Ama bizde “çatma” derken, “bize asla dokunma, dediğim dedik, çaldığım düdük” deyip, yan gelip yatmanın veya uzanıp yıldızları izlemenin ona has ve onun hakkı olduğunu kabullenmemiz gerekir.
O nedenle yazar dediğin, çatmadan yazı yazmalı…
Bu gül güzel demeli mesela, kokusundan bahsetmeli, burnuna gelen mis kokusu olmasa da…
Gülün dikeninden söz etmemeli, rengini, ipeksi teninden bahsetmeli…
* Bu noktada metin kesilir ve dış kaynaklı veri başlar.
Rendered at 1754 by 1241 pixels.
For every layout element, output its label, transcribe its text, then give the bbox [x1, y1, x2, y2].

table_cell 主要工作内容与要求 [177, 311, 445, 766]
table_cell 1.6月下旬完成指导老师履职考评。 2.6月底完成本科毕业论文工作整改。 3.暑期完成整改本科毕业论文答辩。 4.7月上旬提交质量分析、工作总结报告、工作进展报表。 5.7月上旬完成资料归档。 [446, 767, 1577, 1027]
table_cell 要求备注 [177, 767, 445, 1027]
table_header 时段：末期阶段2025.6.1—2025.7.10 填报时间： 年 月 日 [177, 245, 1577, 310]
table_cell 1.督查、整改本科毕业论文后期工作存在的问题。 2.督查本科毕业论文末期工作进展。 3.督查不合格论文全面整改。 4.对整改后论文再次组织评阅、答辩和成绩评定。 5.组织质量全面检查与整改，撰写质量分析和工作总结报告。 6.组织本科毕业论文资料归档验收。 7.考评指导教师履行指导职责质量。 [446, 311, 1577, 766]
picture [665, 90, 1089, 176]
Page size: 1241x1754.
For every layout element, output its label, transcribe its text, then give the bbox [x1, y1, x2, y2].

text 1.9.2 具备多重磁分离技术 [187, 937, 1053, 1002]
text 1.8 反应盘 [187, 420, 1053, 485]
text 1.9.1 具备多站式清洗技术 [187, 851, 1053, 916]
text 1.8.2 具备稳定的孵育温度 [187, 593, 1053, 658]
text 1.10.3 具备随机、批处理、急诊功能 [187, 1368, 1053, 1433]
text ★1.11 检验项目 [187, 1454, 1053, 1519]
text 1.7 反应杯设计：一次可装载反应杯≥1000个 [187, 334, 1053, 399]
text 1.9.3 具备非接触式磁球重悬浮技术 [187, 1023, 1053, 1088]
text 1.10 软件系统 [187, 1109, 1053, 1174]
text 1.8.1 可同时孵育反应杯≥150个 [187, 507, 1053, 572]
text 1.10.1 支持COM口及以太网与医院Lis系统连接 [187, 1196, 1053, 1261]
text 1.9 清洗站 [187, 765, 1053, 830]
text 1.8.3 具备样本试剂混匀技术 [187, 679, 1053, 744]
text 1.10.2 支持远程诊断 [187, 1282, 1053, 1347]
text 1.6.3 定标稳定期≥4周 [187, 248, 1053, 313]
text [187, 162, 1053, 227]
Bülbülün yanık yanık sesinden bahsetmeli ama türkü çığırma nedeninden asla bahsetmemeli. Çünkü “ah vatanım, ah vatanım” demesi, çatma şeklinde anlaşılabilir.
Biz bu ülkede neyin, nasıl tartışılacağını bilmediğimiz müddetçe,
Ve yine biz, yaptıklarımızın karşıdan nasıl göründüğünün farkına varmadığımız müddetçe, dediğim dedik, çaldığım düdük diyerek kendimizi demokrat, insan haklarına saygılı, kibar, narin, naif olarak tarif eder dururuz…
Ta ki, kendini bilmez birisi bize çatana kadar…
İşte o zaman görev başına, haddini bildirmek için sosyal medya kalemşörleri ne güne duruyor?
Tweetimden seçmeler
Benim doğrum, siz doğrunuz olmayabilir. Sizin doğrunuzun da benim doğrum olmasını beklemeyin ama bizim doğrumuz, hepimizi bir arada yaşatır.